In June 1918 – six months before the end of the war - Sapper Paterson was rushed to a casualty clearing station struggling for breath, apparently due to the inhalation of poison gas. He remained under hospital treatment for many months before he was repatriated home aboard a hospital ship in February 1919, but his health never recovered and he died, aged 45, in April of the following year.
A few days later, this obituary appeared in The Western Argus of Tuesday, April 20, 1920.
PROMINENT FOOTBALLER’S DEATH
THE LATE ALBERT PATTERSON (sic)
The death occurred on Saturday of Mr. Albert Henry Patterson, at his residence, Lane St., Trafalgar. Deceased was a noted footballer on the fields a score of years ago, and was a member of the first goldfields representative team that visited the metropolis in 1901, as well as a member of the first State team to play in the carnival games in Victoria in 1906. “Patty”, as he was familiarly known on the fields, was generally regarded as the finest exponent of the game as a back player in goldfields league football, his brilliant and safe high marking being quite features of the matches in which he took part in the early years of this century. On the field he was absolutely clean and fair to an opponent, and was undoubtedly one of the most popular players.
His remains were interred in the Methodist portion of the Kalgoorlie cemetery yesterday afternoon, when a large number of members of the Trafalgar Fire Brigade, mines Rovers Football Club, and National Labour party, of which deceased was a member, were present.
FootnotesMost of the above information about Alby Paterson’s life and career remained unknown until his great nephew David Paterson contacted the club in January 2016. Throughout his life, and particularly during his football career, Alby’s name was often misspelt as Patterson and as a result his sacrifice was overlooked.
Alby’s name lives on amid the names of the thousands of service men and women on the Australian War Memorial in Canberra - Sapper Albert Henry Paterson, Service Number 7430.
The Age newspaper of June 03 (p7) 1897 reported that a permit was granted to A. Paterson (Carlton) to transfer to Montague.
Victorian Football Association
Games: 17 (Named in 34 squads, details incomplete, could be 54 games)
Career: 1894 - 1896
With only the surnames mentioned it is difficult to work out the player's games played.
There were two or three players named Patterson in the 1890's
Patterson was named in 1893, 1894, 1895 & 1896 teams. (Possibly 73 games)
Another Patterson who was said to be the other's brother, was named in 1895 & 1896. (Possibly 26 games)
A player named J. Patterson (a misprint?) kicked a goal in 1895.
1894 May 12
Patterson named in 25 man squad to play Port Melbourne at the M.C.G.

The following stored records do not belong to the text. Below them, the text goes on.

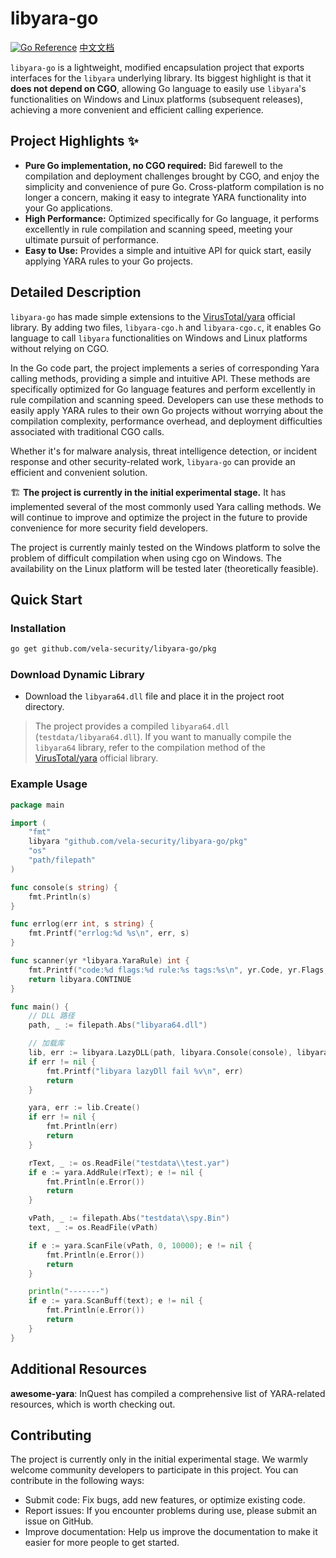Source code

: # libyara-go

[![Go Reference](about:sanitized)](https://pkg.go.dev/github.com/vela-security/libyara-go/pkg)
[中文文档](README_zh.md)


`libyara-go` is a lightweight, modified encapsulation project that exports interfaces for the `libyara` underlying library. Its biggest highlight is that it **does not depend on CGO**, allowing Go language to easily use `libyara`'s functionalities on Windows and Linux platforms (subsequent releases), achieving a more convenient and efficient calling experience.

## Project Highlights ✨

  * **Pure Go implementation, no CGO required:**  Bid farewell to the compilation and deployment challenges brought by CGO, and enjoy the simplicity and convenience of pure Go. Cross-platform compilation is no longer a concern, making it easy to integrate YARA functionality into your Go applications.
  * **High Performance:**  Optimized specifically for Go language, it performs excellently in rule compilation and scanning speed, meeting your ultimate pursuit of performance.
  * **Easy to Use:**  Provides a simple and intuitive API for quick start, easily applying YARA rules to your Go projects.

## Detailed Description

`libyara-go` has made simple extensions to the [VirusTotal/yara](https://github.com/VirusTotal/yara) official library. By adding two files, `libyara-cgo.h` and `libyara-cgo.c`, it enables Go language to call `libyara` functionalities on Windows and Linux platforms without relying on CGO.

In the Go code part, the project implements a series of corresponding Yara calling methods, providing a simple and intuitive API. These methods are specifically optimized for Go language features and perform excellently in rule compilation and scanning speed. Developers can use these methods to easily apply YARA rules to their own Go projects without worrying about the compilation complexity, performance overhead, and deployment difficulties associated with traditional CGO calls.

Whether it's for malware analysis, threat intelligence detection, or incident response and other security-related work, `libyara-go` can provide an efficient and convenient solution.

🏗 **The project is currently in the initial experimental stage.** It has implemented several of the most commonly used Yara calling methods. We will continue to improve and optimize the project in the future to provide convenience for more security field developers.

The project is currently mainly tested on the Windows platform to solve the problem of difficult compilation when using cgo on Windows. The availability on the Linux platform will be tested later (theoretically feasible).

## Quick Start

### Installation

```bash
go get github.com/vela-security/libyara-go/pkg
```

### Download Dynamic Library

  - Download the `libyara64.dll` file and place it in the project root directory.

> The project provides a compiled `libyara64.dll` (`testdata/libyara64.dll`).
> If you want to manually compile the `libyara64` library, refer to the compilation method of the [VirusTotal/yara](https://github.com/VirusTotal/yara) official library.

### Example Usage

```golang:example/main.go
package main

import (
    "fmt"
    libyara "github.com/vela-security/libyara-go/pkg"
    "os"
    "path/filepath"
)

func console(s string) {
    fmt.Println(s)
}

func errlog(err int, s string) {
    fmt.Printf("errlog:%d %s\n", err, s)
}

func scanner(yr *libyara.YaraRule) int {
    fmt.Printf("code:%d flags:%d rule:%s tags:%s\n", yr.Code, yr.Flags, yr.Rule(), yr.Tag())
    return libyara.CONTINUE
}

func main() {
    // DLL 路径
    path, _ := filepath.Abs("libyara64.dll")

    // 加载库
    lib, err := libyara.LazyDLL(path, libyara.Console(console), libyara.ErrLog(errlog), libyara.Scanner(scanner))
    if err != nil {
        fmt.Printf("libyara lazyDll fail %v\n", err)
        return
    }

    yara, err := lib.Create()
    if err != nil {
        fmt.Println(err)
        return
    }

    rText, _ := os.ReadFile("testdata\\test.yar")
    if e := yara.AddRule(rText); e != nil {
        fmt.Println(e.Error())
        return
    }

    vPath, _ := filepath.Abs("testdata\\spy.Bin")
	text, _ := os.ReadFile(vPath)

	if e := yara.ScanFile(vPath, 0, 10000); e != nil {
		fmt.Println(e.Error())
		return
	}

	println("-------")
	if e := yara.ScanBuff(text); e != nil {
		fmt.Println(e.Error())
		return
	}
}
```

## Additional Resources

**awesome-yara**: InQuest has compiled a comprehensive list of YARA-related resources, which is worth checking out.

## Contributing

The project is currently only in the initial experimental stage. We warmly welcome community developers to participate in this project. You can contribute in the following ways:

  - Submit code: Fix bugs, add new features, or optimize existing code.
  - Report issues: If you encounter problems during use, please submit an issue on GitHub.
  - Improve documentation: Help us improve the documentation to make it easier for more people to get started.
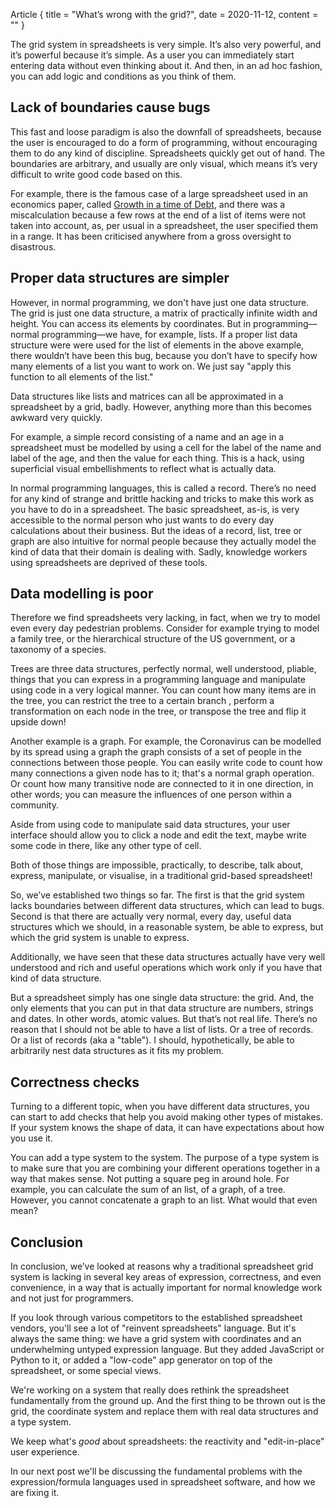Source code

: Article {
 title = "What’s wrong with the grid?",
 date = 2020-11-12,
 content = ""
}

The grid system in spreadsheets is very simple. It’s also very
powerful, and it’s powerful because it’s simple. As a user you can
immediately start entering data without even thinking about it. And
then, in an ad hoc fashion, you can add logic and conditions as you
think of them.

## Lack of boundaries cause bugs

This fast and loose paradigm is also the downfall of spreadsheets,
because the user is encouraged to do a form of programming, without
encouraging them to do any kind of discipline. Spreadsheets quickly
get out of hand. The boundaries are arbitrary, and usually are only
visual, which means it’s very difficult to write good code based on
this.

For example, there is the famous case of a large spreadsheet used in
an economics paper, called
[Growth in a time of Debt](https://en.wikipedia.org/wiki/Growth_in_a_Time_of_Debt#Methodological_flaws),
and there was a miscalculation because a few rows at the end of a list
of items were not taken into account, as, per usual in a spreadsheet,
the user specified them in a range. It has been criticised anywhere
from a gross oversight to disastrous.

## Proper data structures are simpler

However, in normal programming, we don't have just one data
structure. The grid is just one data structure, a matrix of
practically infinite width and height. You can access its elements by
coordinates. But in programming––normal programming––we have, for
example, lists. If a proper list data structure were were used for the
list of elements in the above example, there wouldn’t have been this
bug, because you don’t have to specify how many elements of a list you
want to work on. We just say "apply this function to all elements of
the list."

Data structures like lists and matrices can all be approximated in a
spreadsheet by a grid, badly. However, anything more than this becomes
awkward very quickly.

For example, a simple record consisting of a name and an age in a
spreadsheet must be modelled by using a cell for the label of the name
and label of the age, and then the value for each thing. This is a
hack, using superficial visual embellishments to reflect what is
actually data.

In normal programming languages, this is called a record. There’s no
need for any kind of strange and brittle hacking and tricks to make
this work as you have to do in a spreadsheet. The basic spreadsheet,
as-is, is very accessible to the normal person who just wants to do
every day calculations about their business. But the ideas of a
record, list, tree or graph are also intuitive for normal people
because they actually model the kind of data that their domain is
dealing with. Sadly, knowledge workers using spreadsheets are deprived
of these tools.

## Data modelling is poor

Therefore we find spreadsheets very lacking, in fact, when we try to
model even every day pedestrian problems.  Consider for example trying
to model a family tree, or the hierarchical structure of the US
government, or a taxonomy of a species.

Trees are three data structures, perfectly normal, well understood,
pliable, things that you can express in a programming language and
manipulate using code in a very logical manner. You can count how many
items are in the tree, you can restrict the tree to a certain branch ,
perform a transformation on each node in the tree, or transpose the
tree and flip it upside down!

Another example is a graph. For example, the Coronavirus can be
modelled by its spread using a graph the graph consists of a set of
people in the connections between those people. You can easily write
code to count how many connections a given node has to it; that's a
normal graph operation. Or count how many transitive node are
connected to it in one direction, in other words; you can measure the
influences of one person within a community.

Aside from using code to manipulate said data structures, your user
interface should allow you to click a node and edit the text, maybe
write some code in there, like any other type of cell.

Both of those things are impossible, practically, to describe, talk
about, express, manipulate, or visualise, in a traditional grid-based
spreadsheet!

So, we’ve established two things so far. The first is that the grid
system lacks boundaries between different data structures, which can
lead to bugs. Second is that there are actually very normal, every
day, useful data structures which we should, in a reasonable system,
be able to express, but which the grid system is unable to express.

Additionally, we have seen that these data structures actually have
very well understood and rich and useful operations which work only if
you have that kind of data structure.

But a spreadsheet simply has one single data structure: the grid. And,
the only elements that you can put in that data structure are numbers,
strings and dates. In other words, atomic values. But that’s not real
life. There’s no reason that I should not be able to have a list of
lists. Or a tree of records. Or a list of records (aka a "table"). I
should, hypothetically, be able to arbitrarily nest data structures as
it fits my problem.

## Correctness checks

Turning to a different topic, when you have different data structures,
you can start to add checks that help you avoid making other types of
mistakes. If your system knows the shape of data, it can have
expectations about how you use it.

You can add a type system to the system. The purpose of a type system
is to make sure that you are combining your different operations
together in a way that makes sense. Not putting a square peg in around
hole. For example, you can calculate the sum of an list, of a graph,
of a tree. However, you cannot concatenate a graph to an list. What
would that even mean?

## Conclusion

In conclusion, we’ve looked at reasons why a traditional spreadsheet
grid system is lacking in several key areas of expression,
correctness, and even convenience, in a way that is actually important
for normal knowledge work and not just for programmers.

If you look through various competitors to the established spreadsheet
vendors, you'll see a lot of "reinvent spreadsheets" language. But
it's always the same thing: we have a grid system with coordinates and
an underwhelming untyped expression language. But they added
JavaScript or Python to it, or added a "low-code" app generator on top
of the spreadsheet, or some special views.

We're working on a system that really does rethink the spreadsheet
fundamentally from the ground up. And the first thing to be thrown out
is the grid, the coordinate system and replace them with real data
structures and a type system.

We keep what's *good* about spreadsheets: the reactivity and
"edit-in-place" user experience.

In our next post we'll be discussing the fundamental problems with the
expression/formula languages used in spreadsheet software, and how we
are fixing it.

No details if he was selected to play.
1894 May 19
Patterson played against Williamstown at Williamstown.
If this was his debut for the Carlton F. C. he would have been 19 years, 76 days.
1894 (Alby or Bill Patterson ?)
In a Carlton side that was weak all round, was one of their best players.
1896 One of the remaining players who formed a nucleus of a strong combination.
(The Carlton Story, H.Buggy and H. Bell, p74,77)
1896 CFC Annual Report, Patterson scored 2 goals during the season.